Comment by xyzelement

14 hours ago

The only problem with this analysis is that in practice a lot of the designers don't understand the customer and don't understand the business. Don't understand the market, at least compared to the founders or people who've been in the space for a long time.

So there's a bit of a false confidence where the designers think they know what's really right because they did "scientific approach". But in reality the founders actually more correct.

They also very often don’t understand what’s easy and what’s hard to implement, what’s a real priority vs a nice to have, and have extremely strong opinions against off-the-shelf components and prefer building everything from scratch.

Also: The lesson of “don’t rewrite” from Joel Spolsky seems internalized in the minds of every developer, but "rewriting from scratch" is basically how designers operate by default.

Most of the explosion in frontend development complexity and amount of work in the last few years is because designers are inflating development costs and companies are eating it with smiling faces where complaining that developers are costly and wanting AI to fix the problem.

This kind of inefficiency and inequality in decision power is a huge thing in our industry. The same situation happens with QAs trying to play product and asking for modifications at the end of development that very often amount only to personal opinion and require developers to keep burning political capital to say no to.

I am not saying designers, QAs, PMs and developers should know everything, but when true collaboration doesn’t happen, due to personalities or political reasons, the result and the execution will always be lacking.

  • really good observation, and it's interesting what will happen when implementation gets cheaper - designers will get overwhelmed with too many things to review now, probably

  • except agentic engineering mostly invalidates this with regard to marketing websites. nothing is really all that hard to implement on mostly static site.

    • Those were never really that difficult to implement. The agentic way still requires proper communication, which is often what projects lack so I don’t see it changing much.

Replying to my own post because it's too late to edit.

This post has clearly struck a nerve as I think it's my most upvoted post on HN ever. Behind this post is 3 companies worth of experience working with great designers (really, UXers) who vehemently advocate on behalf of the user but don't realize their own limitations to understand that user (and to therefore tone down the advocacy accordingly.)

This is particularly obvious in the business setting where truly empathizing with the user requires understanding the business they are in and their realities/pressures, not just their experience in a specific program. The UX'ers over index on what they can infer about the user experience in the absence of that broader understanding - and usually the founders/sales/whoever instinct about what's actually good or bad is valuable to at least unpack because it's grounded in some business/industry/customer intuition the UXer likely doesn't have access too.

I take from the high upvotes of this comment that this is a very common perception, that almost all UXers are oblivious to.

  • Yea I mean the first reaction I had to the blog was "yes, but have you met the same designers I have?" And to be clear I've worked with great designers who understood their limitations and blind spots, but its pretty common to see ones who charge ahead and ignore valuable developer feedback.

And when the CEO says "Hey, we really need to make our contact information more visible because I get a lot of customer reports that they can't figure out how to contact us", sure.

When the founders say they want the picture bigger and the logo a bit more purple and can we add underlines to all the menu items and also bold them, probably not.

Which one is more common?

  • > When the founders say they want the picture bigger and the logo a bit more purple and can we add underlines to all the menu items and also bold them

    Simple: they’re trying to give you the solution, and it’s your duty as the responsible designer/developer to find out what problem they see. Here’s a nice set of questions I’m using (from Managing projects, people, and yourself [1] by Nick Toverovskiy):

    1. What did you mean by that?

### Requirement A:
Copy the passage of the designers thread starting with "This is particularly" and going on through "are oblivious to.".
### Requirement B:
For each statement below, say yes or no according to the designers thread and quote the words that decide it: (i) The person replying to their own post thinks it is their most upvoted post on HN. (ii) The set of questions is taken from a book by Joel Spolsky. (iii) The experience behind the post comes from five companies.

### Data below:
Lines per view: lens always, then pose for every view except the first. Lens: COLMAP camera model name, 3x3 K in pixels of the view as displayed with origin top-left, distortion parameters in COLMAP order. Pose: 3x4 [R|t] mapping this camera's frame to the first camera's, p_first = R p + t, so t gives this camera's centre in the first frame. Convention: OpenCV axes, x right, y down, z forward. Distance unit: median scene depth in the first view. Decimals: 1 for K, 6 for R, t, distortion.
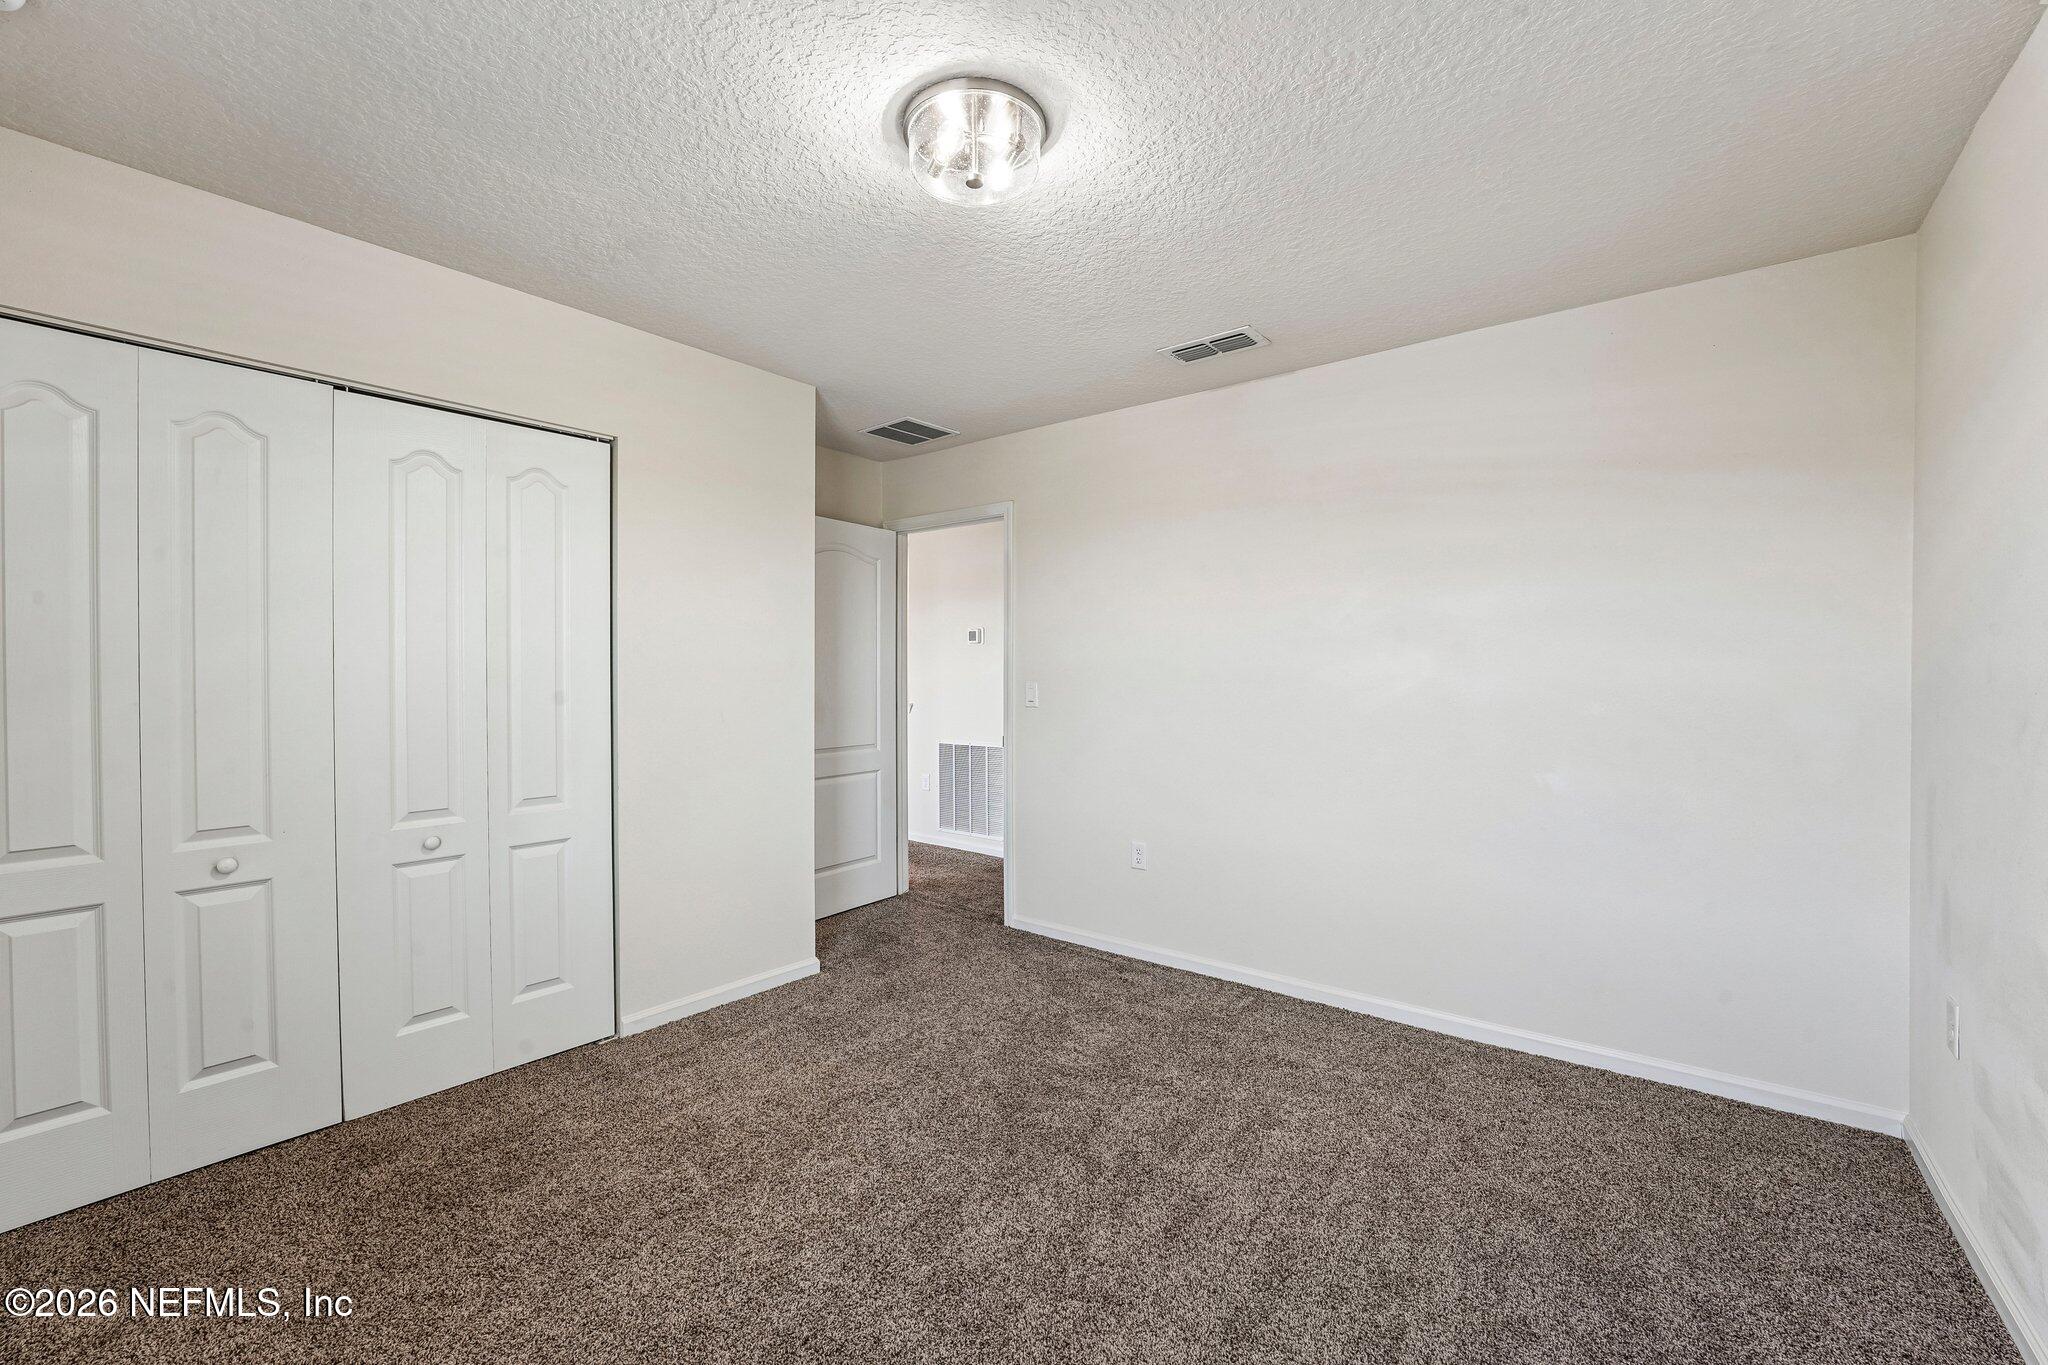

### Exercise solution A:
This is particularly obvious in the business setting where truly empathizing with the user requires understanding the business they are in and their realities/pressures, not just their experience in a specific program. The UX'ers over index on what they can infer about the user experience in the absence of that broader understanding - and usually the founders/sales/whoever instinct about what's actually good or bad is valuable to at least unpack because it's grounded in some business/industry/customer intuition the UXer likely doesn't have access too.

I take from the high upvotes of this comment that this is a very common perception, that almost all UXers are oblivious to.

### Exercise solution B:
(i) Yes: "I think it's my most upvoted post on HN ever."
(ii) No: "from Managing projects, people, and yourself [1] by Nick Toverovskiy"
(iii) No: "Behind this post is 3 companies worth of experience"